━━━ PAGE EXTRACT

Two RHEL 7.7 x86_64 systems and one Windows desktop running in IBM TechZone:
- dr1 - This will be our primary node
- dr2 - This will be a secondary node
- mq-pot - Windows desktop for connecting to the two RHEL machines
Note: There are four additional VMs in the IBM TechZone template which are not used; dr3, rdqm1, rdqm2, and rdqm3 can be ignored.

Network interfaces:

Interface Purpose	Interface Name	dr1 (Primary node)	dr2 (Secondary node)
Administration	ens34	10.0.0.1	10.0.0.2
DR Replication	ens36	10.0.2.1	10.0.2.2
MQ Fixed IP	ens35	10.0.1.1	10.0.1.2
MQ Floating IP		10.0.1.10	10.0.1.10

DR Replication - for synchronous / asynchronous data replication (the higher the bandwidth the better and the lower the latency the better)

Pre-configuration steps

The following steps are necessary for configuring RDQM, and are shown for your reference. They have already been completed on the VMs.

━━━━━━

[BRIEF A] Translate the sentence "The following steps are necessary for configuring RDQM, and are shown for your reference." from the RDQM setup extract into Spanish.
[BRIEF B] From the RDQM setup extract, copy out word for word the passage from "Pre-configuration steps" to "on the VMs.".

━━━ STUDY MATERIAL

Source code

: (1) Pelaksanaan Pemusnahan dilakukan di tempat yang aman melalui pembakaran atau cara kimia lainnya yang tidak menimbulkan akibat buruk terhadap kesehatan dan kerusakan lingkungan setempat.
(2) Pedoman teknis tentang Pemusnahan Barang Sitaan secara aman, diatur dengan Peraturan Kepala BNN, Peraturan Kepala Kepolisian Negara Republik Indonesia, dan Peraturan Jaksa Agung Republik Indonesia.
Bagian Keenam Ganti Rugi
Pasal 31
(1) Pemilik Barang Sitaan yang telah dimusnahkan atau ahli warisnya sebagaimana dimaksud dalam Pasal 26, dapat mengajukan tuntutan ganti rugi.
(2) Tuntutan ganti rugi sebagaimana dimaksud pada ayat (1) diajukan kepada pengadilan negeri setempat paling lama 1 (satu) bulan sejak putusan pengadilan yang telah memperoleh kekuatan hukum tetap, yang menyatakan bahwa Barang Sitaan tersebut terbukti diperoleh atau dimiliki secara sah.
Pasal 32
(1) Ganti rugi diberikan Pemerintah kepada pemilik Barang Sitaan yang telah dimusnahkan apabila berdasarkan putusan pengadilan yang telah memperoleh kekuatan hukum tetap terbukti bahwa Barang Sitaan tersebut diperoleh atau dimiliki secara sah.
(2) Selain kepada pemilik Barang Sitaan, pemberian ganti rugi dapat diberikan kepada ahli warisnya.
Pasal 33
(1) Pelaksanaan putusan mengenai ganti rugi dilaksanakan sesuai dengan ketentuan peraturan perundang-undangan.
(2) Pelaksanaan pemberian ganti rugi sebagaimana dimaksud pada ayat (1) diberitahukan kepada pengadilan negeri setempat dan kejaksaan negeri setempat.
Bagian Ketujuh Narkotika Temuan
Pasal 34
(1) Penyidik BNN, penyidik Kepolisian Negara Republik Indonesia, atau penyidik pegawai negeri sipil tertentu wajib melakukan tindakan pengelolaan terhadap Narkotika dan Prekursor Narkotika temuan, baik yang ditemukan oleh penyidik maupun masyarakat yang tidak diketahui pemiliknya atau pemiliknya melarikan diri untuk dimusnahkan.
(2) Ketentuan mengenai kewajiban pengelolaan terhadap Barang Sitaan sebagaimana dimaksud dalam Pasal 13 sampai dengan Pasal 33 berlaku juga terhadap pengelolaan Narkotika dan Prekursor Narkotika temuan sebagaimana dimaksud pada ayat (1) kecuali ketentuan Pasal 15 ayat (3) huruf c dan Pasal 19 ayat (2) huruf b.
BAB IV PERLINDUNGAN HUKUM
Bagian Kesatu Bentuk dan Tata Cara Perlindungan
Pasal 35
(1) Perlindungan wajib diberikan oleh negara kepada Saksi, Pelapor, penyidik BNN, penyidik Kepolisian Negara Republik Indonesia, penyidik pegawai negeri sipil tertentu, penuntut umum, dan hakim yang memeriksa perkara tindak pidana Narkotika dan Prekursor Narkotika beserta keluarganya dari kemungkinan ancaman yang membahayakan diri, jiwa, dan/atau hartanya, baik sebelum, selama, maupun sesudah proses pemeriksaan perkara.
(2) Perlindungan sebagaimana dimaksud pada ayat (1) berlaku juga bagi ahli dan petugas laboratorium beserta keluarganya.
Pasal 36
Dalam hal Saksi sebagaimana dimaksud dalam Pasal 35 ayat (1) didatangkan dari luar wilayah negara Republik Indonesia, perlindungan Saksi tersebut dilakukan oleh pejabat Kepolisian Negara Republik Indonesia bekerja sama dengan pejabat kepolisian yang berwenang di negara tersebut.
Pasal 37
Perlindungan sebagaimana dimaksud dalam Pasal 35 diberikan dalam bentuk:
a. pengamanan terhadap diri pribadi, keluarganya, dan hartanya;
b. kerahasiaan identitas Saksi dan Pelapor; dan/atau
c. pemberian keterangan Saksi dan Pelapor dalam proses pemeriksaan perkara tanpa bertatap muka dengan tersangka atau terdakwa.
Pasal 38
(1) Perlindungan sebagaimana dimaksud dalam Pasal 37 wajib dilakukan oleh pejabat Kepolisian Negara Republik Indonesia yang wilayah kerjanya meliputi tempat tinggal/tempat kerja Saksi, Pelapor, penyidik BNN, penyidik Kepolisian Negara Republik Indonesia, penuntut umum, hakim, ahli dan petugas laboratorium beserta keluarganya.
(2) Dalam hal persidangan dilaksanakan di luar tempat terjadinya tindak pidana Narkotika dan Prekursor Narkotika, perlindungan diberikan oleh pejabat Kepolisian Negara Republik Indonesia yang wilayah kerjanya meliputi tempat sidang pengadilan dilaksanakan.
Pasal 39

━━━━━━

[ANSWER SPACE A] Los pasos siguientes son necesarios para configurar RDQM y se muestran a modo de referencia.

[ANSWER SPACE B]
Pre-configuration steps

The following steps are necessary for configuring RDQM, and are shown for your reference. They have already been completed on the VMs.